Life is too short, especially if we make wrong decisions that could cause us not to live a long life. Her thing was using drugs and fighting with men. My thing is stressing over my job and not taking care of my body. If the Lord says the same, I will make it to 36 years old and beyond. And I'm praying that my son lives to be 103, but in good health, lifting weights and running marathons.
Thursday, May 27, 2010
Poetry for Your Senses

Thursday, May 13, 2010
Getting His Way
“Hey baby,” I said to my two year old son.
“Mommy!”
“Did you give Granddaddy a hard time today?”
“No no. We watch TV. SpongeBob. Cowboy picture.”
“Well, that’s good,” I said walking into Dad’s room.

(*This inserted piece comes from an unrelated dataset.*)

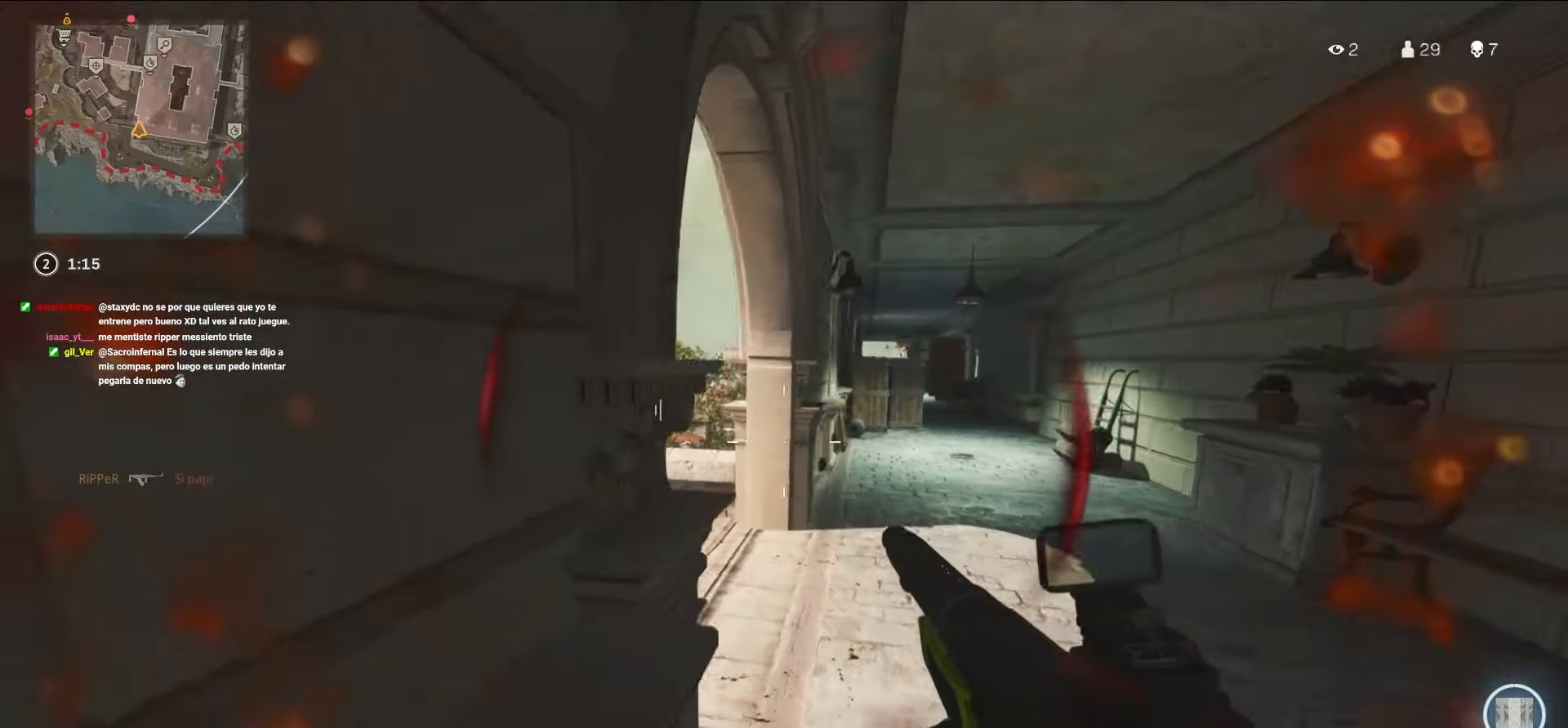
{"buttons": ["TRIANGLE"], "left_stick": "center", "right_stick": "center", "events": [[67, "right_stick", "right"], [83, "TRIANGLE", "down"], [83, "left_stick", "center"], [217, "right_stick", "center"]]}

“Hey Daddy, how did Don act today?”
“Aw, you that lil’ rascal don’t bother me. He was just being a typical boy.”
“Yeah, that’s what I’m afraid of.”
“Ha-ha, aw that boy all right.”
“Mommy, mommy,” Don yelled pulling on my sleeve. “I love you soooo much!”

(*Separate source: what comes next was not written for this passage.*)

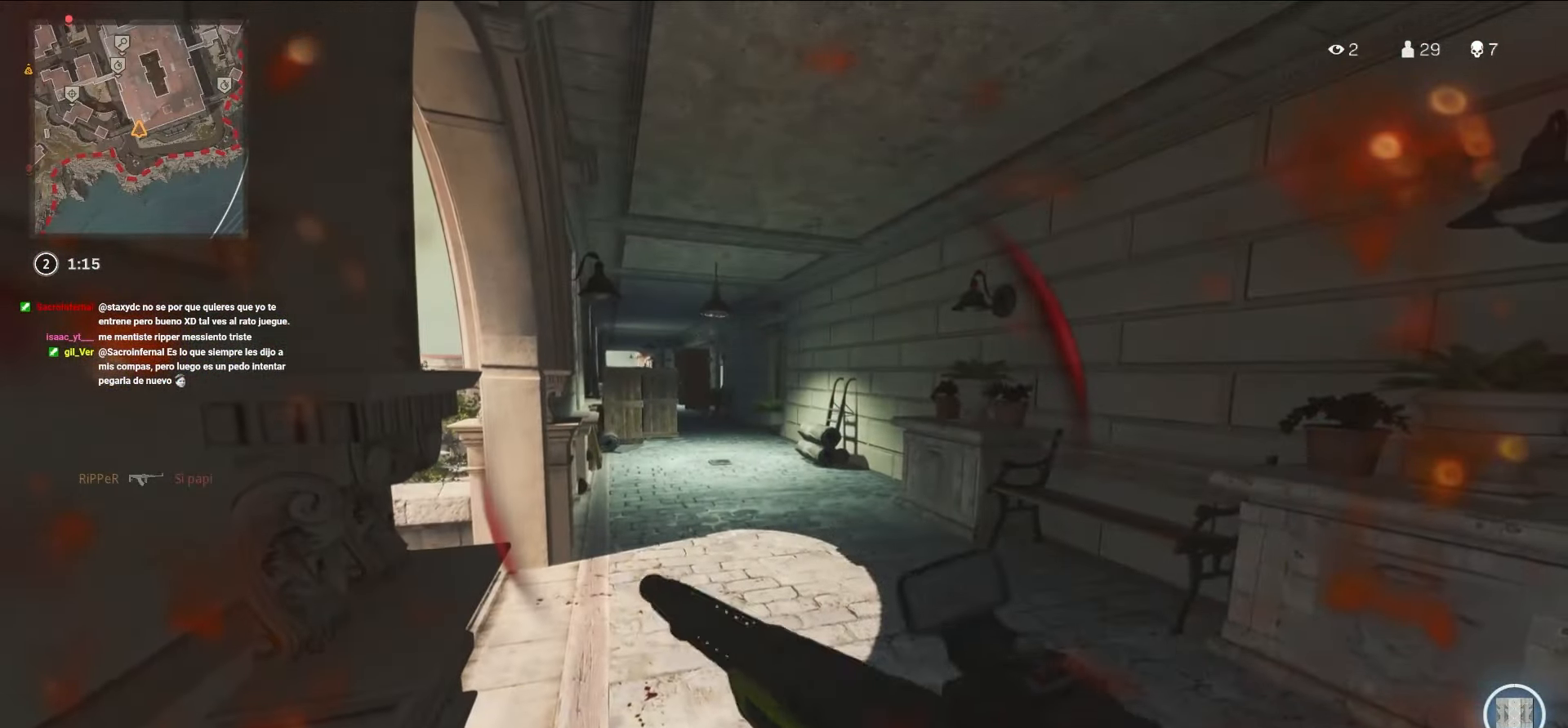
{"buttons": [], "left_stick": "center", "right_stick": "center", "events": [[100, "TRIANGLE", "up"]]}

“Uh huh, I love you too. What do you want?”
“Mommy, you want some Subway meatball?”
“That boy half ate the food I cooked earlier. He ain’t gone do nothing be waist your money,” Dad said.
“I ain’t gone waist it on the floor, Granddaddy, I’m a eat it.”
“Well girl, it’s up to you, but he ain’t gone do nothing but mess over it.”
“Don, why didn’t you eat all of your food today?”
“It was nasty. I throwed up.”
“He didn’t throw up, he only ate part of it and I gave the rest of to the dog.”
“Well, since he’s still hungry, I’ll buy him some chicken nuggets.”
“I don’t want no chicken nuggets. I want Subway meatball.”
“Well, you’re getting a chicken nugget Happy Meal. I don’t care what you say.”
“I don’t want it!”
“Well, I’m gonna play with your toy and I’m not gonna let you play with it.”
“I want my toy, Mommy,” Don says falling out in the floor.
“See, that boy only cuts up like that with you. Women ruin children.”
“Well, if he doesn’t eat it, I’ll eat it.”
“Don, you’re going to have to start eating all of your food. You know I can’t keep buying food for you when granddaddy has already fed you.”
“I don’t like it.”
“Well, what didn’t you like?”
“All he wants to eat is meat. That boy is gone be big as a hog if he keeps eating like that.”
“I eat corn and tater tots…” Don said.
“Boy tater tots ain’t no vegetable!” Dad said.
“…and beans and rice and barbecue…”
“Don, you remember the salad we ate the other day? That’s what Granddaddy is talking about.”
“I like bell peppers and onion and cucumber…”
“That’s it! See Daddy, he likes vegetables, just certain kinds.”
“…and tomatoes and pickles…”
“Don, we get it!” I said.
“Mommy, you want some Subway meatball?”
“Boy, you silly. Come on, let’s try to get there before they close.”